With grilled leeks in hand I find myself in a discussion about micro-finance institutions (MFIs). Finally, a subject I know a fair amount about (Last semester I took a class on underdevelopment: hat tip to Matt Warning, and Omid Haraf). Unfortunately I have to bridle some of their enthusiasm for MFIs. I explain I am cautious about endorsing an unsustainable development program.

The main problems with providing credit, especially to the world's poor, are asymmetrical information, and moral hazard dilemmas. (i.e. there are not a lot, if any credit agencies that service the world's poor, and poor people often do not have collateral to back their loans).

As I work my way down the list of problems with MFIs a Fogarty grantee (We'll leave the person anonymous because of the sensitivity of their work) asks me what I propose to do about countries like Zimbabwe.
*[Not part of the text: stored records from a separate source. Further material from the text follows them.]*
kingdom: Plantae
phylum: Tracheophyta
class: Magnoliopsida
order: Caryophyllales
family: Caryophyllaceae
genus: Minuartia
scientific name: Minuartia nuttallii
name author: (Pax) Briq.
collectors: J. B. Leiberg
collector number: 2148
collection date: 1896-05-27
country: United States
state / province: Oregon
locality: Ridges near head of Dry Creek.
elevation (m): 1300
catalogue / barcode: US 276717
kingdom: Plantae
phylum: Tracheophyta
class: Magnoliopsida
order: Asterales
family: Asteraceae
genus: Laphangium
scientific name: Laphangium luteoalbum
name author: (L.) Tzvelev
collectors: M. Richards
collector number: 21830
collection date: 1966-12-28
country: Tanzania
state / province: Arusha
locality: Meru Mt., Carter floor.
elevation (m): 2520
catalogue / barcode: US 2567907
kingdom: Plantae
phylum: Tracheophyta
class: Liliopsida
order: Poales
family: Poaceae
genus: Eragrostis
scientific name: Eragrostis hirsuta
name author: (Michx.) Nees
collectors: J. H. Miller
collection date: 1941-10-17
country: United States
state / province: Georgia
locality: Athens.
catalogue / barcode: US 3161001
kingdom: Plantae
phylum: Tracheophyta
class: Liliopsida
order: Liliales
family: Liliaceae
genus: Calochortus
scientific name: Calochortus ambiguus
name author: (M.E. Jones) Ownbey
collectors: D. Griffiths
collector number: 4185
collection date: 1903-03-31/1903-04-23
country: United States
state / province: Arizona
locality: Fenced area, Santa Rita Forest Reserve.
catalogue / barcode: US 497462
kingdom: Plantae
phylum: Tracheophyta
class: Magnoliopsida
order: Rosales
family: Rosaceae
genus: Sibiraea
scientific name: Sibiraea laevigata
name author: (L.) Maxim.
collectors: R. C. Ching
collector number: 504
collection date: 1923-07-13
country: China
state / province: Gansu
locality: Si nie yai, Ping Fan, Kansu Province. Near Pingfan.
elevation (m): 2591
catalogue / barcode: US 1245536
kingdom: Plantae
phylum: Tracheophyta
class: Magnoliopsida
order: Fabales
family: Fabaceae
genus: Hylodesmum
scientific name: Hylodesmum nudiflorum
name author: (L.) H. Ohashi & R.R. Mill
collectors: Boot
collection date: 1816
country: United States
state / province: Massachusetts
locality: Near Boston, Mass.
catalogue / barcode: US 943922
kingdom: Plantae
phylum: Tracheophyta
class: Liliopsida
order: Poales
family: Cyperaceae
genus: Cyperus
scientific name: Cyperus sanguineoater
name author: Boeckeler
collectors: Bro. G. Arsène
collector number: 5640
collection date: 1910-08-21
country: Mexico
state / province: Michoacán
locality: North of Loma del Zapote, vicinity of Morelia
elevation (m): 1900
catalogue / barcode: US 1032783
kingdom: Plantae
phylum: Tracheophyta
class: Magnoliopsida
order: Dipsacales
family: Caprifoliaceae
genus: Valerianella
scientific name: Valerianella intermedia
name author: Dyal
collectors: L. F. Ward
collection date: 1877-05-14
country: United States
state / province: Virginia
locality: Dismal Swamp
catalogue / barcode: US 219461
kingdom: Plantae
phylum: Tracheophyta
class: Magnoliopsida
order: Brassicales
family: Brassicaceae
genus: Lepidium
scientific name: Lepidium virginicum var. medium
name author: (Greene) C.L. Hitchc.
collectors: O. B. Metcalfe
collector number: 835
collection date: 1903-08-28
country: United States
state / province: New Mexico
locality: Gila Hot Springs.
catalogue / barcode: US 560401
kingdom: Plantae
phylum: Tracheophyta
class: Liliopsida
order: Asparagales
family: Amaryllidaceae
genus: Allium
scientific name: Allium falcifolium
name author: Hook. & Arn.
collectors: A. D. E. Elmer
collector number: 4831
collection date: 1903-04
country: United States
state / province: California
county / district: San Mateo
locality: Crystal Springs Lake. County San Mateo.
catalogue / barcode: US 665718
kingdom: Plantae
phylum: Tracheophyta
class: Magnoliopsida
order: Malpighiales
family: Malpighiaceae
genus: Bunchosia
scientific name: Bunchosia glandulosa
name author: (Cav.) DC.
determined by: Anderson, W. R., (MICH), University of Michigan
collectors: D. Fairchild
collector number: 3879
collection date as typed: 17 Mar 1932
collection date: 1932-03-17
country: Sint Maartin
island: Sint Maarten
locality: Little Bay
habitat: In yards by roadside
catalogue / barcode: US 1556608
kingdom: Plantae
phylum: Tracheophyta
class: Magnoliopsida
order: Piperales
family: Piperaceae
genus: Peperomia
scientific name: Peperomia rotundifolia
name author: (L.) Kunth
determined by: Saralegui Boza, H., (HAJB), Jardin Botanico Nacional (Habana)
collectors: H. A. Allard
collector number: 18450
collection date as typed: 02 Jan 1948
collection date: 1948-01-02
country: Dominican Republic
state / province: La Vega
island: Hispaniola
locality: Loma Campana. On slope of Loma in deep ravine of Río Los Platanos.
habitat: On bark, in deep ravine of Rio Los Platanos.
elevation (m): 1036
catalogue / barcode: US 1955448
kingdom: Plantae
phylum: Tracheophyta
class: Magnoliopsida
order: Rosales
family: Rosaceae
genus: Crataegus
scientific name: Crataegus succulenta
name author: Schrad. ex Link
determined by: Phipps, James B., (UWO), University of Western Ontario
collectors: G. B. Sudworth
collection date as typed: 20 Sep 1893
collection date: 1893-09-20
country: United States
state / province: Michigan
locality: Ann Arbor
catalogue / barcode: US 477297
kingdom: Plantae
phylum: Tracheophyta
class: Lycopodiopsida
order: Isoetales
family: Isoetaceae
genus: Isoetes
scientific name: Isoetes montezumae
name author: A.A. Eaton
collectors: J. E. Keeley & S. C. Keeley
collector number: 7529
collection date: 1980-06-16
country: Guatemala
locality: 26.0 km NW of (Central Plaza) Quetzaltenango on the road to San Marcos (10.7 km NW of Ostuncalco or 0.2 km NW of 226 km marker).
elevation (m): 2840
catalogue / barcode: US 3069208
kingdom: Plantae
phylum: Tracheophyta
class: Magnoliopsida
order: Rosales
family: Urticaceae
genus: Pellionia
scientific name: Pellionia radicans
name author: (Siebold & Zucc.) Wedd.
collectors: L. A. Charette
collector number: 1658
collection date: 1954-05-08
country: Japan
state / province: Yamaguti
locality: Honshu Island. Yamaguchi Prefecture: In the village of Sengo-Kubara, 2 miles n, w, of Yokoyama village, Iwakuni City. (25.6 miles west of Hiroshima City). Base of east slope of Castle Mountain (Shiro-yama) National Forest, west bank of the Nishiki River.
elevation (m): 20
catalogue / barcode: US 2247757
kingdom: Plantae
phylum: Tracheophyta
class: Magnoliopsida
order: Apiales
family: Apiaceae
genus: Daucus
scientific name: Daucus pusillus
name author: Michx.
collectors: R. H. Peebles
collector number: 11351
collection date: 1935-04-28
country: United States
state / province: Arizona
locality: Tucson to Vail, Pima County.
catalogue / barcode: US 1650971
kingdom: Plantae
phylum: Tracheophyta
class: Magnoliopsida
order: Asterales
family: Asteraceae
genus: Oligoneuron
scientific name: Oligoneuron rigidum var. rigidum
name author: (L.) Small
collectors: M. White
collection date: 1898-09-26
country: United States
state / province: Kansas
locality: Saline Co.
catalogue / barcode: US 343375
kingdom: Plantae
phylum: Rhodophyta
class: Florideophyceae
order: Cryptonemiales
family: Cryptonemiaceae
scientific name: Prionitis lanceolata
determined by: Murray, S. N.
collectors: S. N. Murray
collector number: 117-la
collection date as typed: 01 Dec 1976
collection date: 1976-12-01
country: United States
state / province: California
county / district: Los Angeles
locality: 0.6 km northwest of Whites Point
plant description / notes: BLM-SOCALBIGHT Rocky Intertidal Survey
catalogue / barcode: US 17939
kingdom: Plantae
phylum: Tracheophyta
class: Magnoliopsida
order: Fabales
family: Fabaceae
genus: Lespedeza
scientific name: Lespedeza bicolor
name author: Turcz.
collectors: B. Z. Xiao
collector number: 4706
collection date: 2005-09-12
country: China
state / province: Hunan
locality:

I soon find myself flustered by the question. People familiar with Zimbabwe know that its currency was abandoned in January of this year because of the rampant inflation (10 million percent last I checked). The grantee proceeds to tell me an enthralling tale of smuggling hard currency denominated in U.S. dollars into Zimbabwe in picture frames. I quickly come to the realization that I must back peddle from the line of attack on MFIs because sustainability of a program is hardly a priority in a country where people are on the verge of existence. Today I still struggle to reconcile my position on Zimbabwe.

How best do you help the people of a country when their ruler is corrupt? When the ruler diverts aid to further subjugate their people? Aid only props up a defunct government, but doing nothing leaves millions of people to die from diseases, and starvation.